-- Data supplied follows --

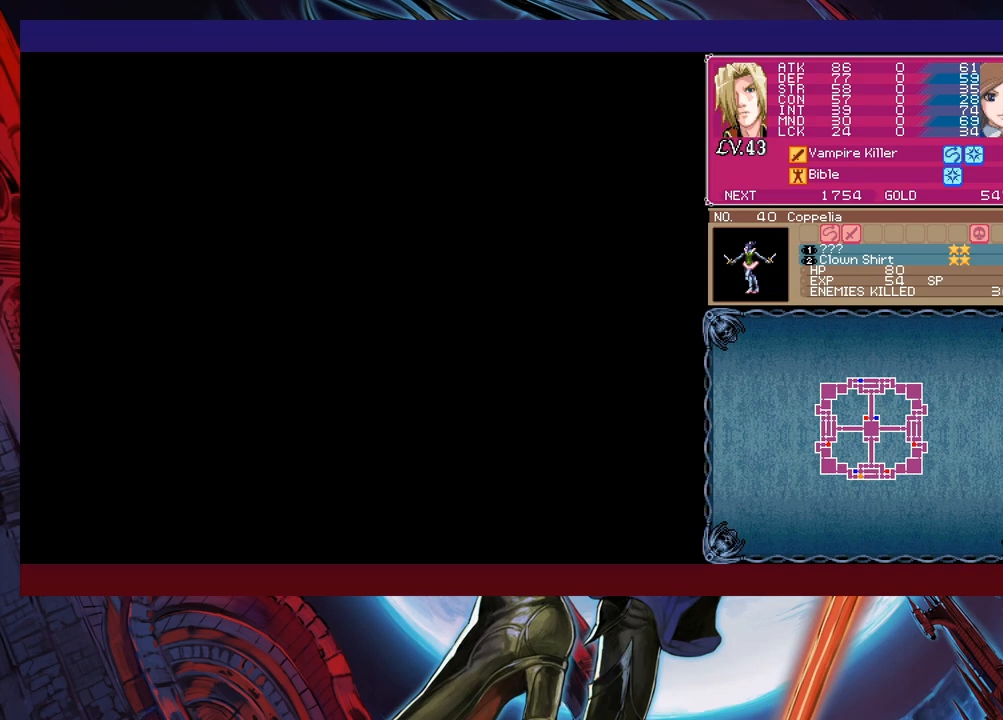
{"buttons": [], "left_stick": "up-right", "events": [[283, "B", "down"], [483, "B", "up"]]}
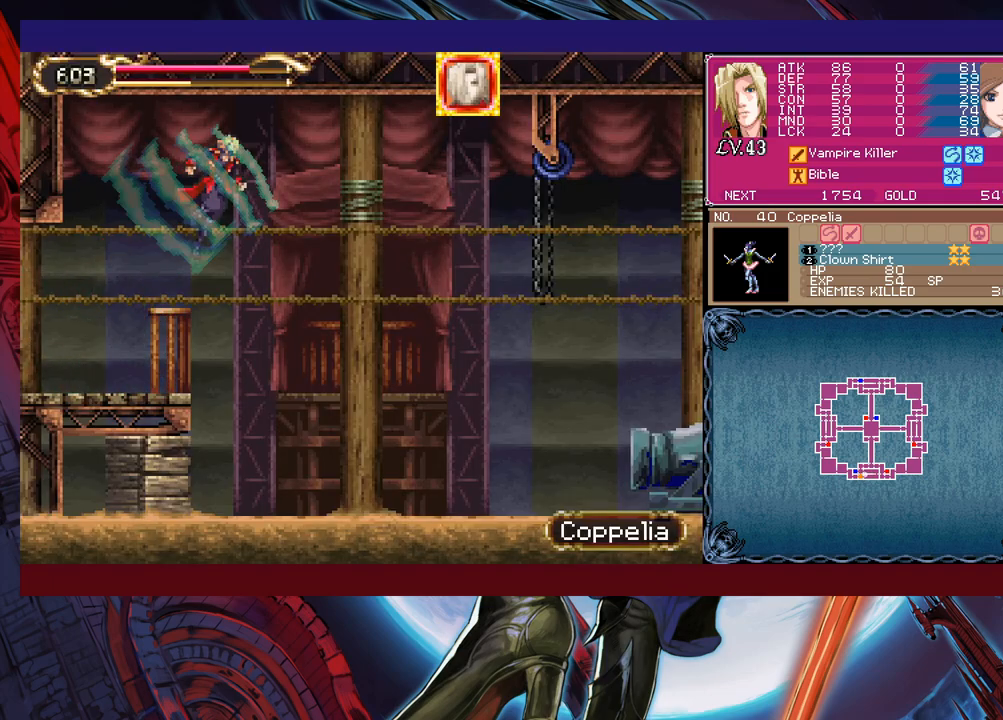
{"buttons": ["B"], "left_stick": "up-right", "events": [[417, "B", "down"]]}
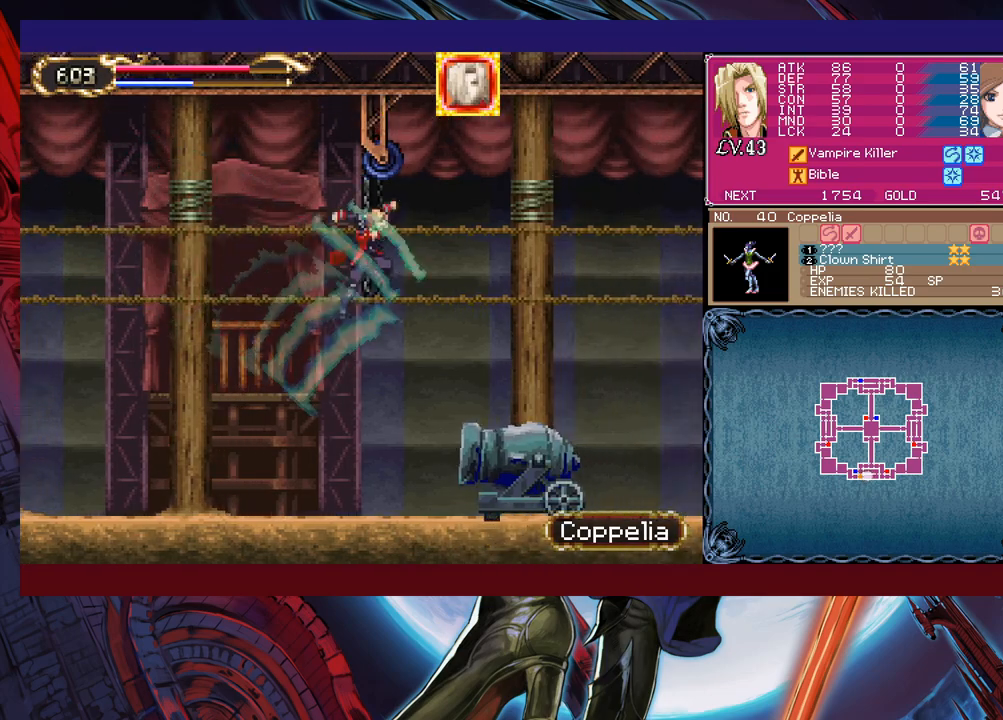
{"buttons": [], "left_stick": "center", "events": [[33, "B", "up"], [467, "left_stick", "center"]]}
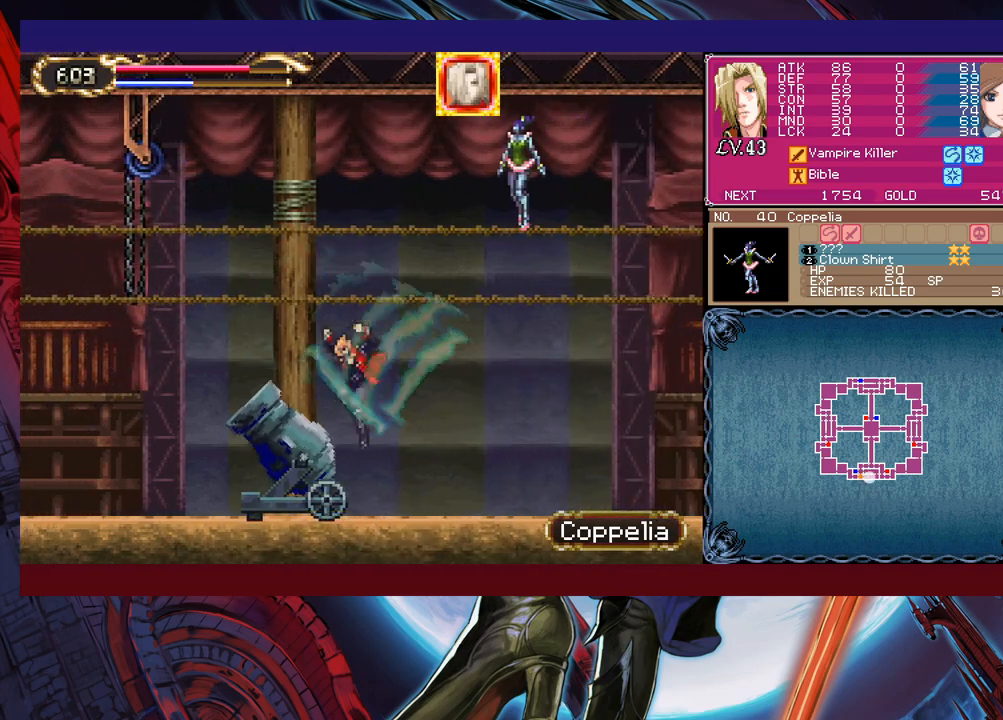
{"buttons": ["B"], "left_stick": "center", "events": [[233, "B", "down"], [433, "B", "up"], [483, "B", "down"]]}
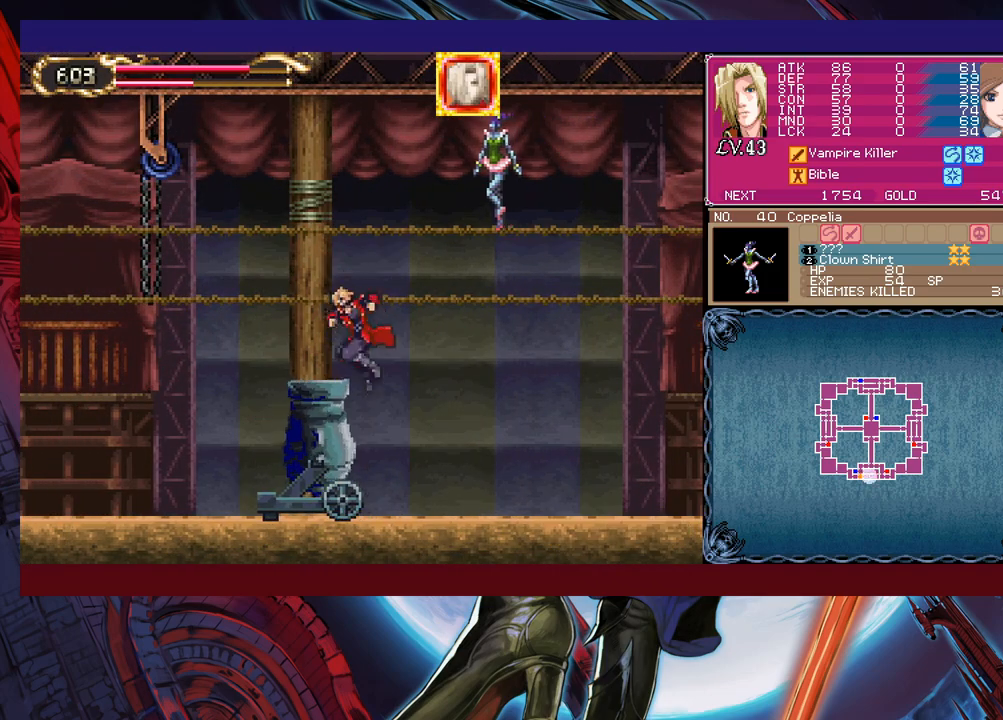
{"buttons": [], "left_stick": "right", "events": [[233, "B", "up"], [267, "left_stick", "up"], [333, "X", "down"], [433, "left_stick", "right"], [467, "X", "up"]]}
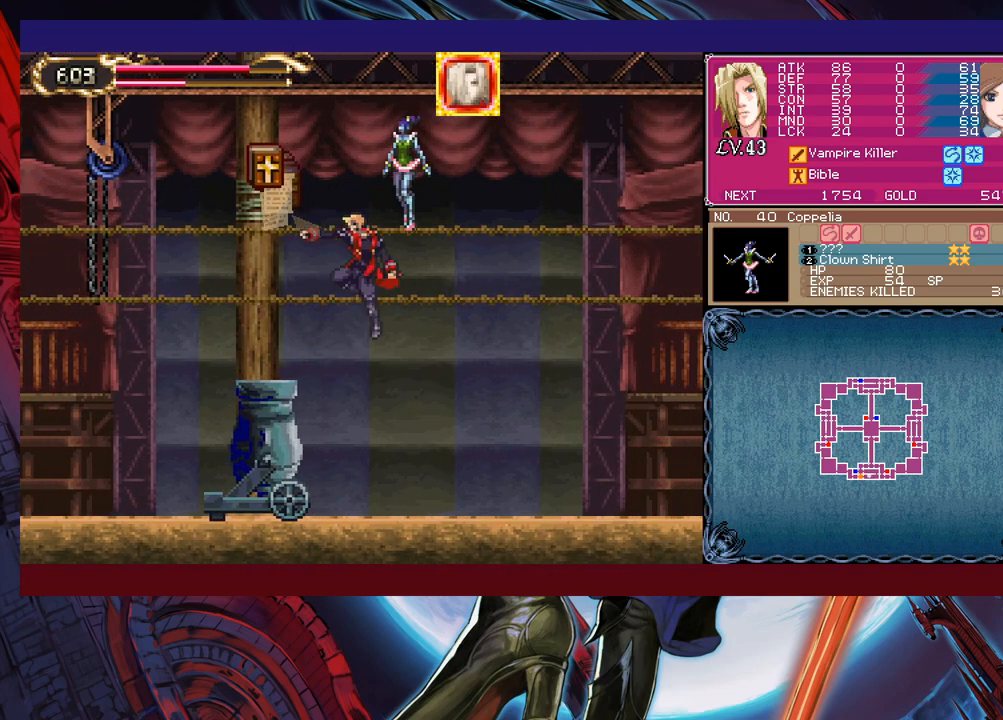
{"buttons": [], "left_stick": "center", "events": [[17, "left_stick", "center"], [233, "left_stick", "right"], [317, "left_stick", "center"]]}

-- Data supplied concluded --

Goal of the exercise:
The answer should be nothing but the number of lines in this data that include "down".

Answer to this exercise:
4